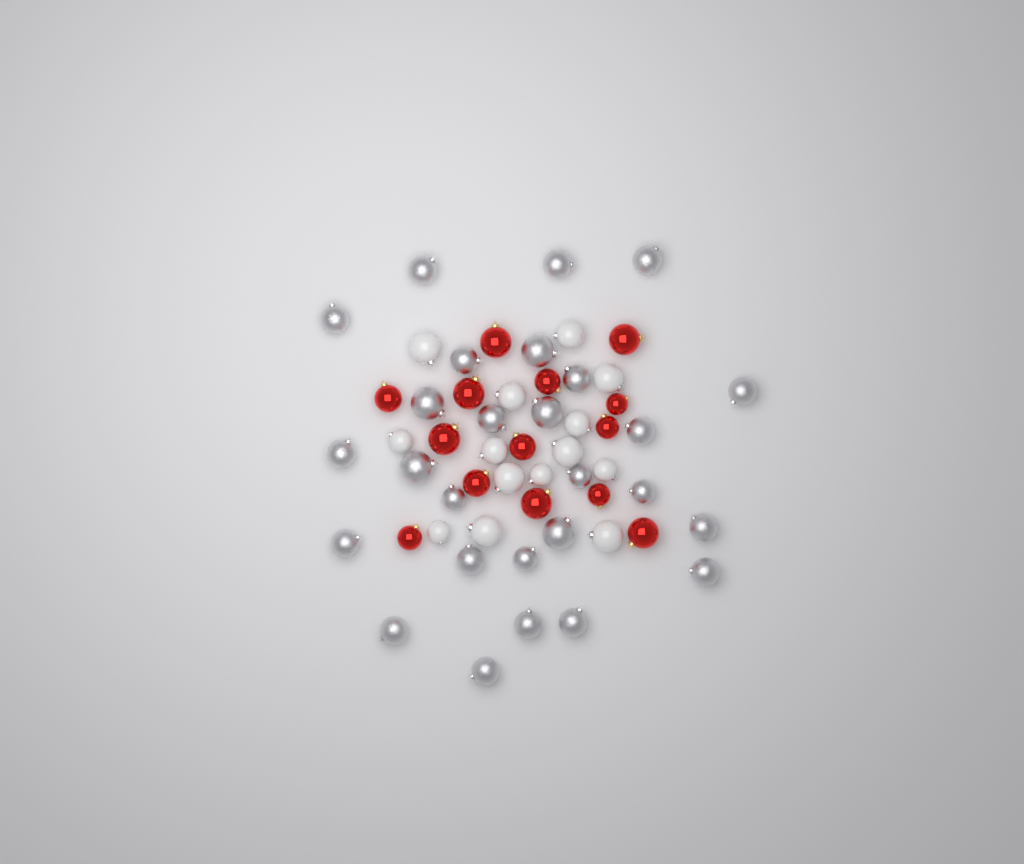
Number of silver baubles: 27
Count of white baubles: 14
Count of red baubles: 14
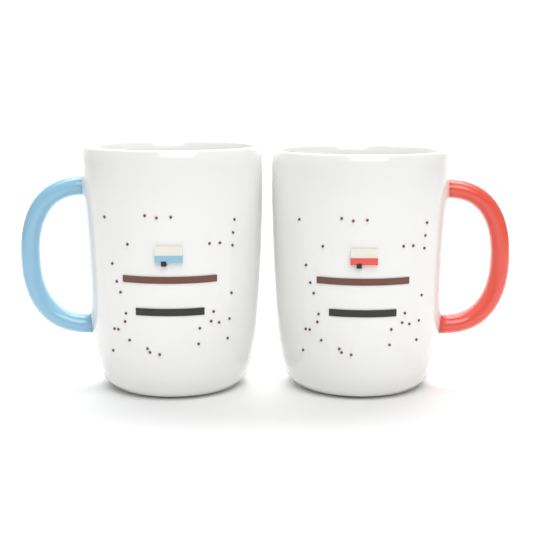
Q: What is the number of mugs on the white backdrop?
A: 2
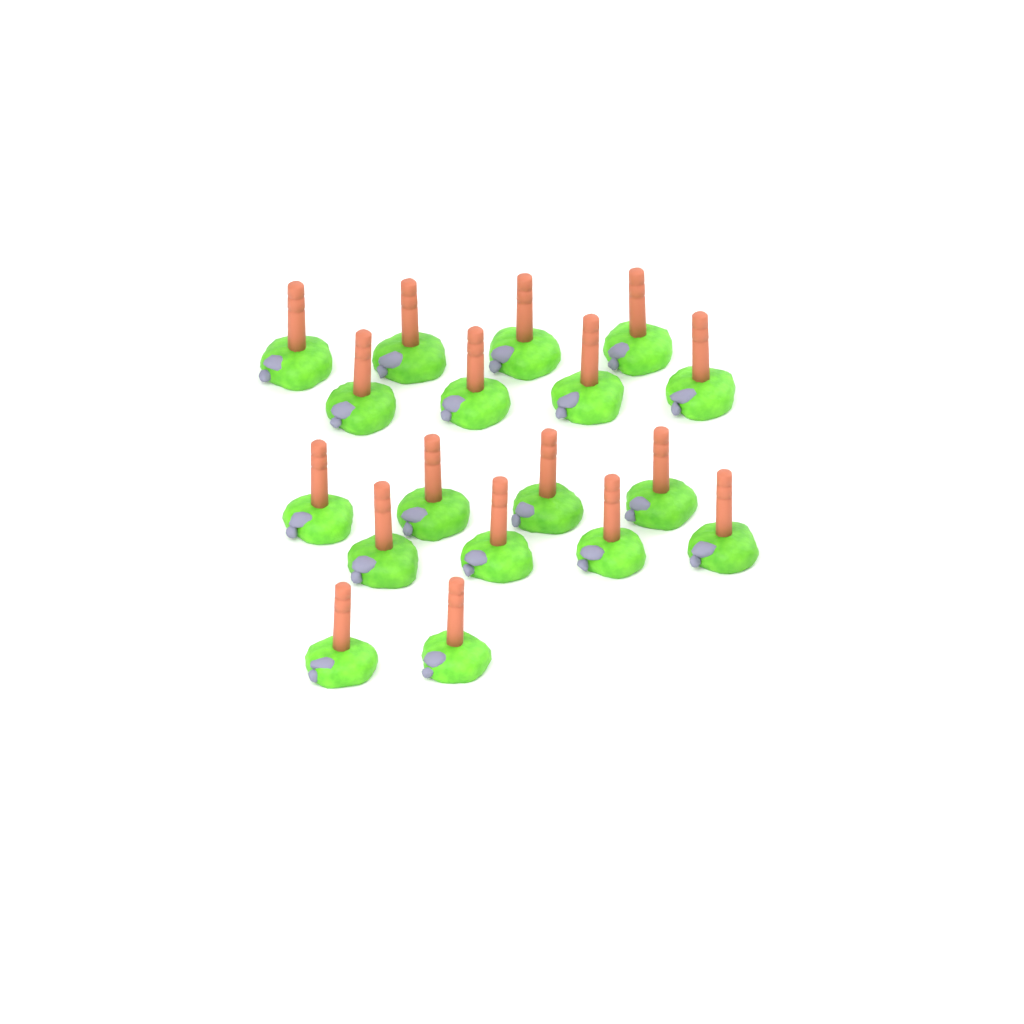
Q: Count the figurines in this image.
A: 18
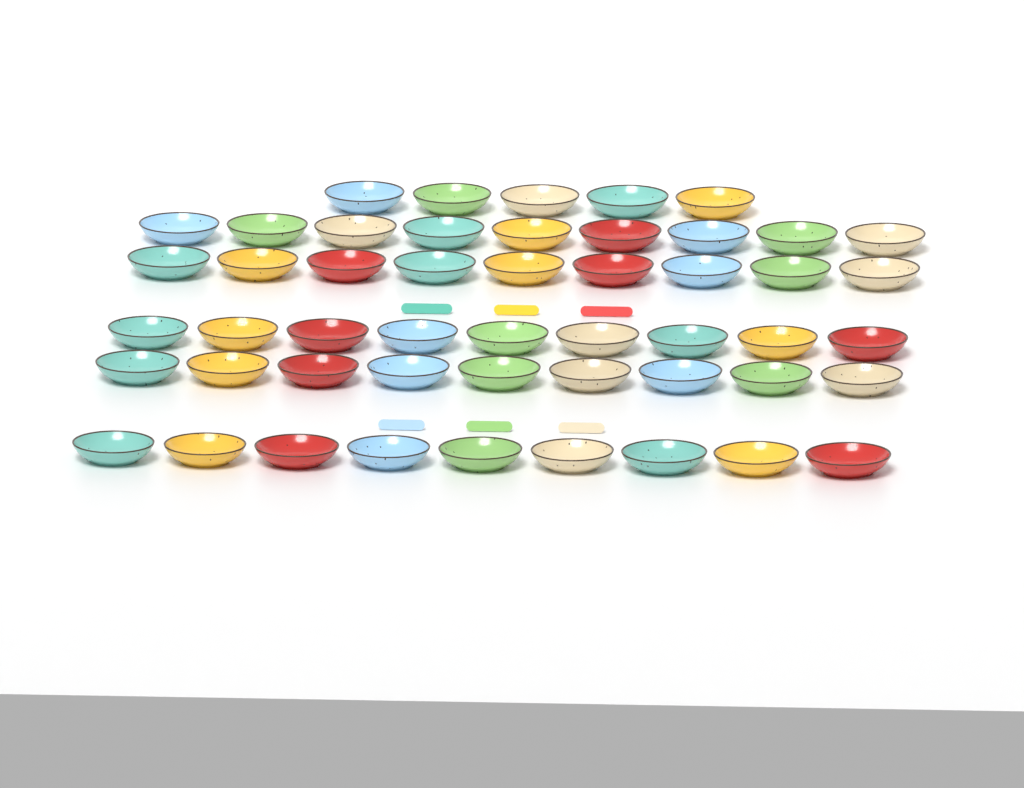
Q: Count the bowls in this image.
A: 50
○ ○ ○
» EXERCISE DIRECTIONS
Give again everything from the line containing "Q: What is the" down to the end of the records, both ends included, leaving out the pictures.

» COMPLETED EXERCISE
Q: What is the number of mugs on the white backdrop?
A: 2
Q: Count the figurines in this image.
A: 18
Q: Count the bowls in this image.
A: 50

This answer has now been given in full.